In their foundational model of training transfer, Baldwin and Ford (1988) identified three key influences: learner characteristics, training design, and the work environment. Of these, the work environment, including supervisory support, plays a decisive role in whether new skills are applied.


Subsequent reviews, including Burke and Hutchins (2007), reinforced this conclusion. Manager support, opportunity to practise, and reinforcement in the workplace consistently predict whether learning translates into changed behaviour.


The course matters. But the context matters more.


Why managers carry disproportionate influence

Managers influence learning transfer in three powerful ways.


First, they signal priorities. When a manager references a programme, asks about it, or models similar behaviour, they communicate that it matters. When they ignore it, they communicate something else.


Second, they control opportunity. Even motivated employees cannot apply learning if their manager does not allow space for experimentation or new approaches.


Third, they shape psychological safety. Trying something new carries risk. Without encouragement or tolerance for early mistakes, most people revert quickly to familiar habits.


None of this requires a manager to oppose learning directly. Passive indifference is often enough to block transfer.


The hidden disconnect between L&D and managers

When a manager says, “That’s not how we do things here,” it often reveals more than resistance. It exposes a disconnect.


L&D may design programmes aligned to strategy, culture and future capability. Managers, however, operate in the pressure of short-term performance. If they have not been involved in the learning design or briefed on its intent, the programme can feel abstract or misaligned with operational reality.


This creates a gap between learning aspiration and managerial expectation. Employees are left caught in the middle.


Why skills initiatives stall without manager reinforcement

Organisations talk frequently about skills, upskilling and capability building. Far less attention is given to how skills are reinforced day to day.


The 70:20:10 framework highlights that most development occurs through experience and exposure, not formal courses. That experience is shaped largely by line managers.

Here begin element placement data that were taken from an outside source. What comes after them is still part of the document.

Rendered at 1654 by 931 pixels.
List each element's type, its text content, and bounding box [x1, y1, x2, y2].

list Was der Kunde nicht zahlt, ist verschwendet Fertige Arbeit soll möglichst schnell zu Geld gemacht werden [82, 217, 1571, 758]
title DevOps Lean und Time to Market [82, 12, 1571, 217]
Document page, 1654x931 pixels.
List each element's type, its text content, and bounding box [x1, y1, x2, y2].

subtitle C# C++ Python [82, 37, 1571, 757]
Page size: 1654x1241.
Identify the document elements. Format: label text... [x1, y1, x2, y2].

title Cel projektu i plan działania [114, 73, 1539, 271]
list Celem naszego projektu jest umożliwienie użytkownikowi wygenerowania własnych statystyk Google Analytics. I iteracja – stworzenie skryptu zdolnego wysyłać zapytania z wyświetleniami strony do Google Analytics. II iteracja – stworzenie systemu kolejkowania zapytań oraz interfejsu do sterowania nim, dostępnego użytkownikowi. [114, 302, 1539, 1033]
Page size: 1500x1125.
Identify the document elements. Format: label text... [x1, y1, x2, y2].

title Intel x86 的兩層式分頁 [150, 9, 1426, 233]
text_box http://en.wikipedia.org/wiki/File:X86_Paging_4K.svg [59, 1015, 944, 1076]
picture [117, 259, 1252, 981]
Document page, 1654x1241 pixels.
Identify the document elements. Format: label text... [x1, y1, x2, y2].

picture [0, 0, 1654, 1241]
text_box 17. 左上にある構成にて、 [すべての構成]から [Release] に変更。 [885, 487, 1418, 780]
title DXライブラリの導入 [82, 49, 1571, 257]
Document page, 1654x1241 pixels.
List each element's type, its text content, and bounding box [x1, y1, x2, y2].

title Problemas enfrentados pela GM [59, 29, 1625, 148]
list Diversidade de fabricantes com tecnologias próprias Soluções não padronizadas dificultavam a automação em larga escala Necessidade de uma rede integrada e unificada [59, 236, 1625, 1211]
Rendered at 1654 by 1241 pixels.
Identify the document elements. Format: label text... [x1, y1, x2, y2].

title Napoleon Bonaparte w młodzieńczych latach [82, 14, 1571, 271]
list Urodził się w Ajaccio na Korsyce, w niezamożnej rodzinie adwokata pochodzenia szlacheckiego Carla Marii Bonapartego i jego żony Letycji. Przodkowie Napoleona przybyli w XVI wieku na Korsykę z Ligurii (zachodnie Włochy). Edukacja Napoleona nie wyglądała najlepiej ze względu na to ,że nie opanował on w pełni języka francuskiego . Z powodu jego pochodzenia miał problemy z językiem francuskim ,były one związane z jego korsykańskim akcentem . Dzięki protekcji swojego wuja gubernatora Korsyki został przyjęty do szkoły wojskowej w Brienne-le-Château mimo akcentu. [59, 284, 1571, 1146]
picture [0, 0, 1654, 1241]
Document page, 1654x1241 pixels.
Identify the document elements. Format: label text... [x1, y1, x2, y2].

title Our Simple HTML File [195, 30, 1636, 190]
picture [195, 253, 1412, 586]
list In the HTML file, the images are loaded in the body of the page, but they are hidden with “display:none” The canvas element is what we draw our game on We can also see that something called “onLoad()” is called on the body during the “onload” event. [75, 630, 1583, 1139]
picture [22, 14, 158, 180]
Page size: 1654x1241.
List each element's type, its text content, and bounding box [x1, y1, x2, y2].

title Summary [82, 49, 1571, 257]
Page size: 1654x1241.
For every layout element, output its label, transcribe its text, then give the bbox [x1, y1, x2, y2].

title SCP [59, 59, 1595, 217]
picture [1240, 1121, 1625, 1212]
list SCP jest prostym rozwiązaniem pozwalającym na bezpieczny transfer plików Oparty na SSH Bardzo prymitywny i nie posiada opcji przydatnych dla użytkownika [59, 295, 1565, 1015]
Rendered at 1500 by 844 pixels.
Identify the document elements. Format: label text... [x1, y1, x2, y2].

If managers are not equipped to reinforce learning, the return on training investment is reduced dramatically. Courses become events rather than catalysts.


This is not a content problem

When transfer is weak, the instinct is often to redesign the programme, improve the eLearning, or invest in better facilitation.


Those improvements can help. But if manager behaviour contradicts or ignores the learning, impact remains limited.


The research is clear. The work environment, especially manager support, is the single biggest multiplier of learning impact.


What this sets up

If managers make or break learning transfer, L&D cannot treat them as an afterthought.

In the next blog, we explore how learning can be deliberately designed so managers become part of the solution. Not through generic encouragement to “coach more,” but through structured prompts, tools and reinforcement built into the learning experience itself.


FAQs: Manager influence on learning transfer


What is learning transfer?

Learning transfer refers to the application of knowledge or skills from a training programme into real workplace behaviour.


Why do managers affect learning transfer?

Managers influence priorities, provide opportunities to practise, and shape psychological safety, all of which affect whether learning is applied.


Is training design less important than manager support?

Both matter, but research shows that the work environment, especially supervisory support, strongly predicts whether learning is sustained.


What happens when managers contradict training?

Employees quickly revert to old behaviours, and learning credibility declines.